- _Exercise prompt_: Please write out, exactly as they appear, the line containing "left front paw: (497, 561)" and every line after it to the end of the records, and nothing more.
#### Exercise material ####
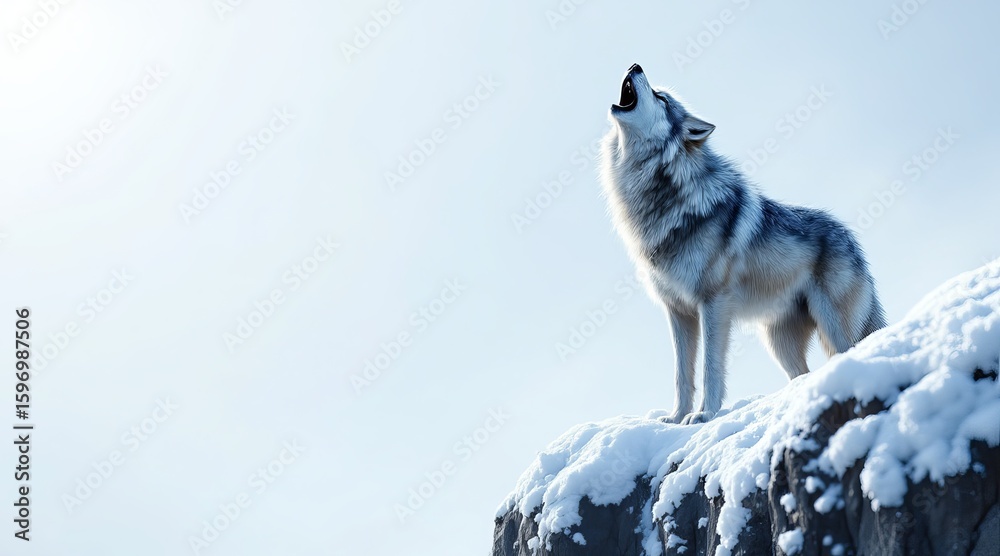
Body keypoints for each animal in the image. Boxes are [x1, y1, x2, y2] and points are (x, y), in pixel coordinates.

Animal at [599, 64, 886, 425]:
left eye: (661, 98)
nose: (635, 66)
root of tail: (851, 239)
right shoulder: (678, 312)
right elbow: (681, 374)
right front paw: (677, 419)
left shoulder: (713, 304)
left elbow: (710, 366)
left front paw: (705, 416)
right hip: (779, 344)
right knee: (802, 374)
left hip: (832, 327)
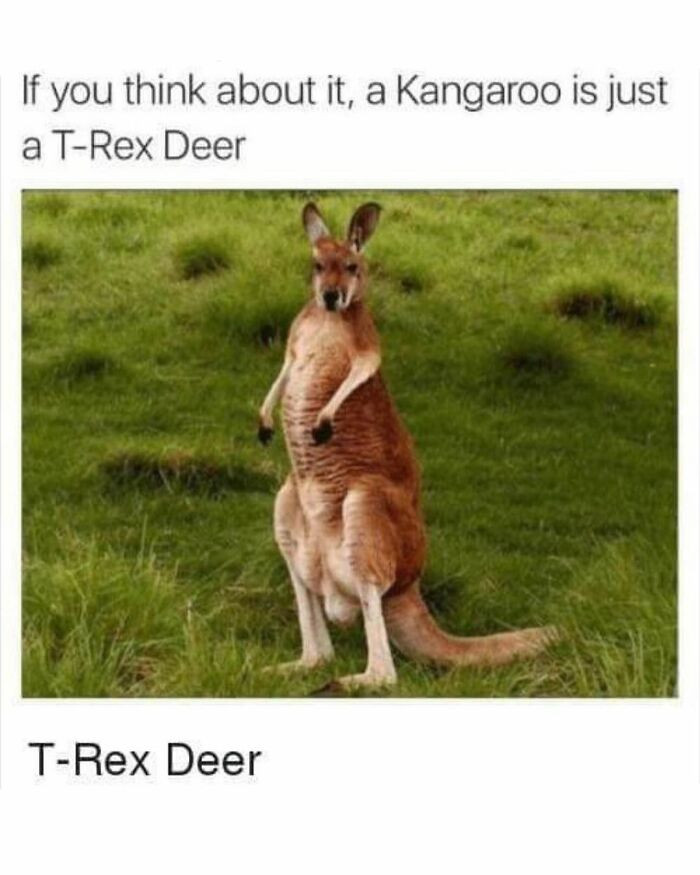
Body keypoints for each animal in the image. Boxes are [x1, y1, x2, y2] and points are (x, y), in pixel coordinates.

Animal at [257, 201, 557, 691]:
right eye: (317, 266)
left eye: (353, 267)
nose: (332, 296)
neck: (326, 321)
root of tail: (408, 587)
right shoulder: (294, 344)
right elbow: (282, 375)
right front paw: (265, 423)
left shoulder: (366, 345)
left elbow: (359, 371)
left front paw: (322, 423)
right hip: (287, 506)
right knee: (319, 648)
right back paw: (288, 669)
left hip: (365, 507)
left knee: (385, 668)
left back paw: (344, 684)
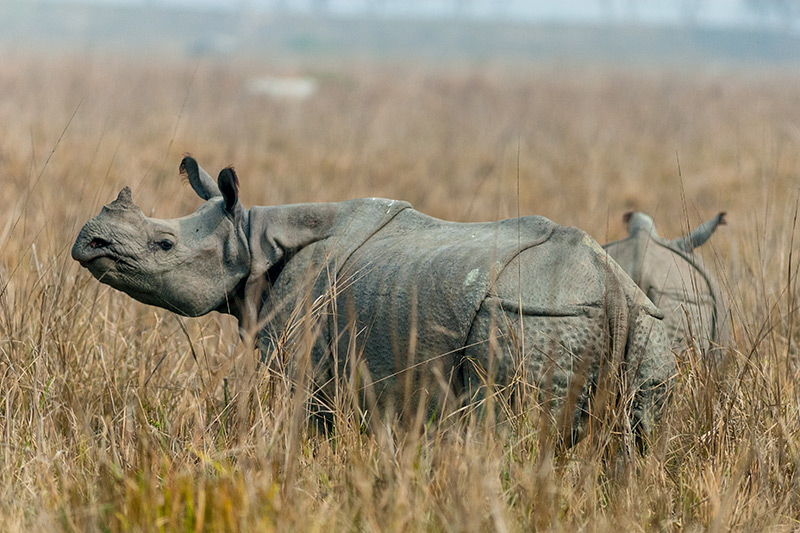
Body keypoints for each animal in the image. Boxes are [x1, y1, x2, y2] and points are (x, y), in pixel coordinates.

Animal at [72, 157, 674, 445]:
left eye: (164, 244)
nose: (88, 244)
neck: (254, 237)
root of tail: (610, 286)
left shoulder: (310, 364)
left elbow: (312, 426)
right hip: (643, 324)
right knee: (639, 443)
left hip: (531, 317)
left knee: (508, 435)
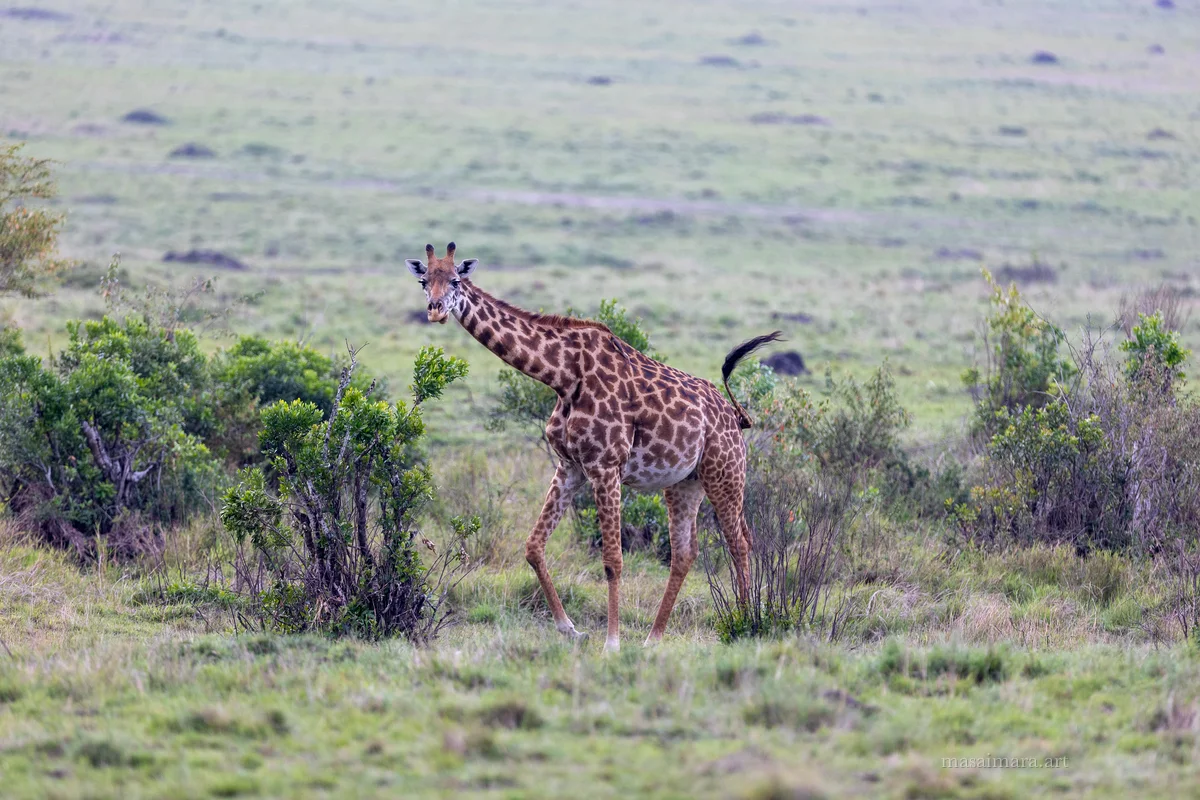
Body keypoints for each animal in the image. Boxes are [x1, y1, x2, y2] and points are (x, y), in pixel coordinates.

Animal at [406, 243, 781, 651]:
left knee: (739, 542)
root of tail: (735, 415)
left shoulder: (605, 466)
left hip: (724, 473)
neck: (563, 375)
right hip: (685, 483)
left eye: (456, 280)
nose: (435, 309)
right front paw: (570, 628)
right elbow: (533, 547)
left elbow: (612, 560)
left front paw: (611, 643)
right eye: (424, 281)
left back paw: (744, 624)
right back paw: (653, 638)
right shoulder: (570, 466)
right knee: (685, 553)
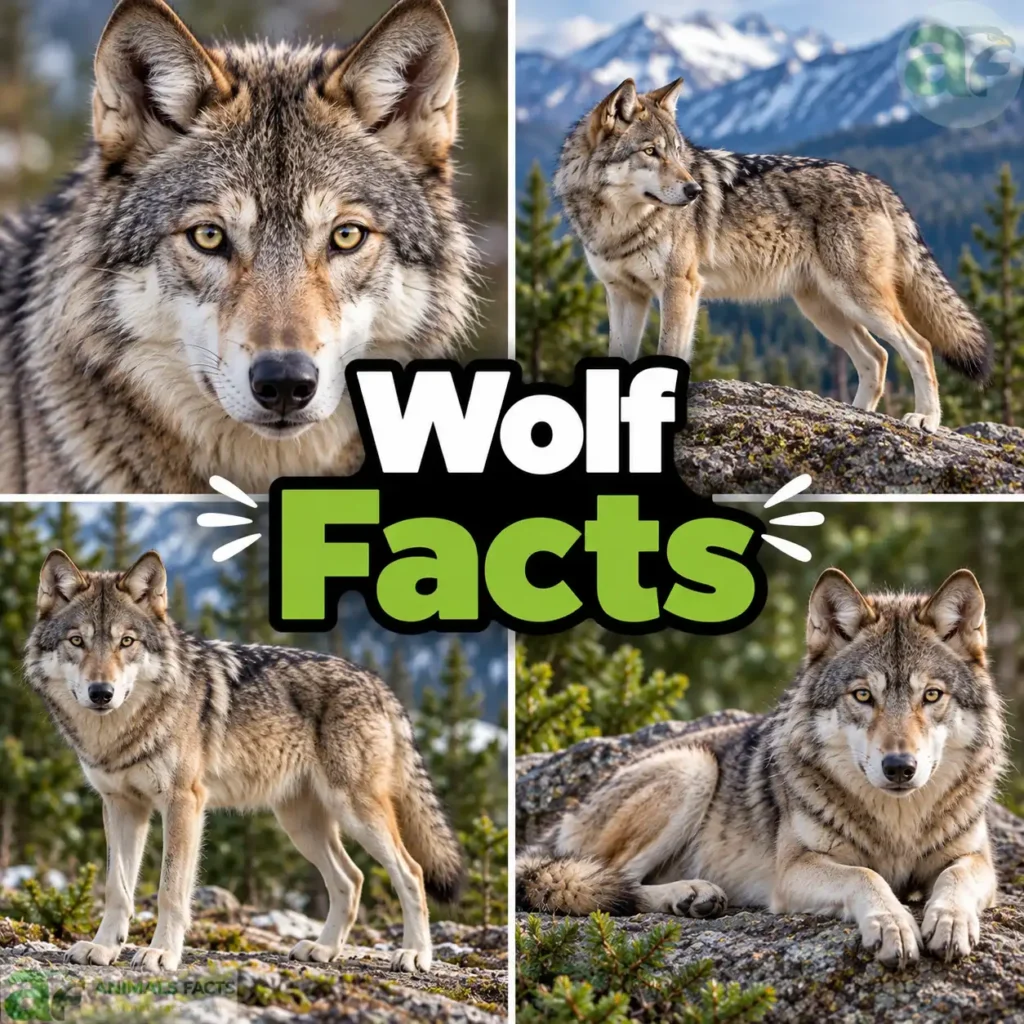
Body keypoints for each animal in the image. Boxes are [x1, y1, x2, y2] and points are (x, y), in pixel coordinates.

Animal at [24, 549, 463, 973]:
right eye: (77, 641)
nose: (101, 692)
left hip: (356, 812)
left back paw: (415, 955)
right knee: (351, 878)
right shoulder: (121, 806)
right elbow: (117, 889)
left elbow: (170, 890)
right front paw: (103, 948)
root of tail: (377, 683)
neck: (119, 733)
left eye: (126, 642)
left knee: (411, 872)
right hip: (301, 824)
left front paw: (161, 953)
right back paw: (323, 949)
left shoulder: (183, 803)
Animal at [517, 568, 1007, 967]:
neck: (897, 824)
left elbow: (955, 878)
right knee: (605, 884)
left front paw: (949, 922)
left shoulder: (975, 858)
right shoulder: (793, 871)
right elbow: (866, 876)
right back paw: (690, 894)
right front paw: (893, 924)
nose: (900, 767)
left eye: (932, 696)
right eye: (863, 696)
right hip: (693, 768)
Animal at [555, 78, 991, 432]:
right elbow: (618, 356)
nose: (695, 191)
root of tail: (880, 185)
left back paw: (926, 418)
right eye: (650, 151)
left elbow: (670, 353)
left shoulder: (680, 289)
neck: (618, 223)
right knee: (878, 357)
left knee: (919, 346)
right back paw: (857, 414)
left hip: (858, 300)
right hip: (822, 310)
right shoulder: (624, 294)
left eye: (677, 154)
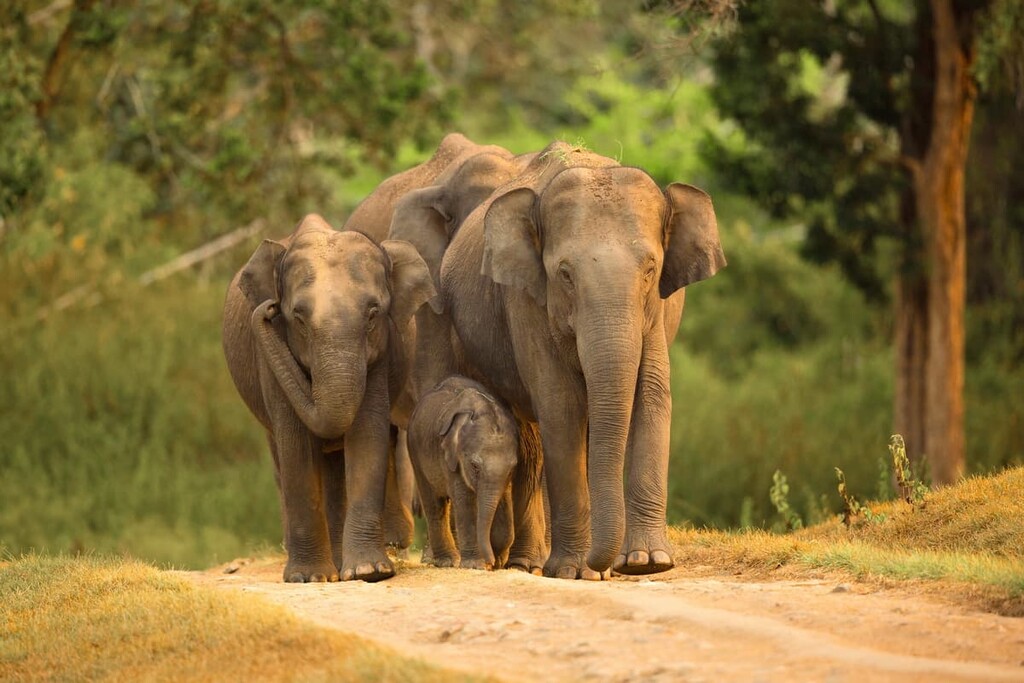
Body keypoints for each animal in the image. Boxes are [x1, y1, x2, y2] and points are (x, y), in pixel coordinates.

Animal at [222, 214, 437, 582]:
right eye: (297, 316)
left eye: (373, 314)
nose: (268, 308)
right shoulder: (271, 356)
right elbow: (295, 445)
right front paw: (308, 578)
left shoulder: (380, 354)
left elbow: (367, 436)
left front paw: (369, 572)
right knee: (282, 457)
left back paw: (339, 564)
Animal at [406, 376, 520, 570]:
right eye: (474, 466)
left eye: (512, 468)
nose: (490, 562)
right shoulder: (451, 458)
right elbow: (465, 501)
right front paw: (476, 565)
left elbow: (504, 500)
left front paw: (497, 561)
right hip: (415, 451)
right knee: (434, 503)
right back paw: (447, 561)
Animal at [439, 141, 726, 580]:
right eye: (565, 274)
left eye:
####
- _Task response_:
left front paw: (497, 561)
right hip: (415, 451)
right knee: (434, 503)
right back paw: (447, 561)
Animal at [439, 141, 726, 580]:
right eye: (565, 274)
left eye:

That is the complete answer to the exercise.